Sometimes, things aren’t exactly what you think they will be. I had dreamy and optimistic ideas of what it would be like to have a baby. It couldn’t have been more different from what I pictured. Did I have lots of baby snuggles, sweet baby bath times, and cherished new family memories? Yeah, I did! Did I also have several daily instances where I felt like I couldn’t breathe? Couldn’t remember something that happened just an hour or two ago? New aches and pains and tensions in my body I’d never felt before? Trouble falling asleep even though I was more physically exhausted than ever?
Yeah. Those things too.
But there was something about arranging those flowers.
There’s something about creating something that didn’t exist before. Or maybe it’s just how my mind was distracted by something beautiful, something that didn’t have to do with cleaning, meeting new people, figuring out groceries, breastfeeding, or a screaming baby. It helped me turn down the mental noise I didn’t even realize was there. It helped me return to myself and remember what it feels like to have fun, pause, rest, and breathe. Intentionally look to experience peace and enjoyment.
Now, flash forward four and a half years. Now I have FOUR kids. You read that right. Yes, I had four kids in five and a half years. We didn’t plan it that way, but God did (that’s a whole other blog post).
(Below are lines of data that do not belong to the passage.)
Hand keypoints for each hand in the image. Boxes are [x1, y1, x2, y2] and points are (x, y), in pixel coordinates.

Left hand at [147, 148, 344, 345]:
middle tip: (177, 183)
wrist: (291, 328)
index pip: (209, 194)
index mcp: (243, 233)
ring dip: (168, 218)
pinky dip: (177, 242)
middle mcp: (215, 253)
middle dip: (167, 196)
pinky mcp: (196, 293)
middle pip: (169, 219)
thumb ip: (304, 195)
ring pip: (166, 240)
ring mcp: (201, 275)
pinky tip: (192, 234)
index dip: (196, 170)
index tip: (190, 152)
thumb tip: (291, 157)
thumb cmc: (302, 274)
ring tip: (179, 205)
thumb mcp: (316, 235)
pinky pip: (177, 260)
The point is, I’ve learned a thing or two about what it means to rest and how needed it is for my health (and survival!). To take a moment and sit down on the inside. To find something in which to delight! To have fun! These things seem simple as I write them, but they are so, so hard with such young children.
In other news, I’ve also been absolutely and entirely gripped with a passion to start a flower farm. A micro-farm, rather. I think explaining that decision and how it connects is another blog post. But the point is this:
I want to be a farmer-florist when I grow up.
I want to spend as much time as possible cutting flowers, arranging them, smelling them, breathing them in.
Breathing.
Soothing my body and nervous system by giving my mind a break, accessing my creativity, wonder, and sense of thrill, and enjoying the beautiful world God created.
It’s okay for things to be different than you thought they’d be. It’s okay to change your mind. To be something different when you grow up. To be new at something. To be new somewhere.
But you’re not alone. Talk to your doctor, a counselor, your trusted family and friends. Find something that delights you and make time to get lost in it. Be creative and unproductive, at least for a few moments each day.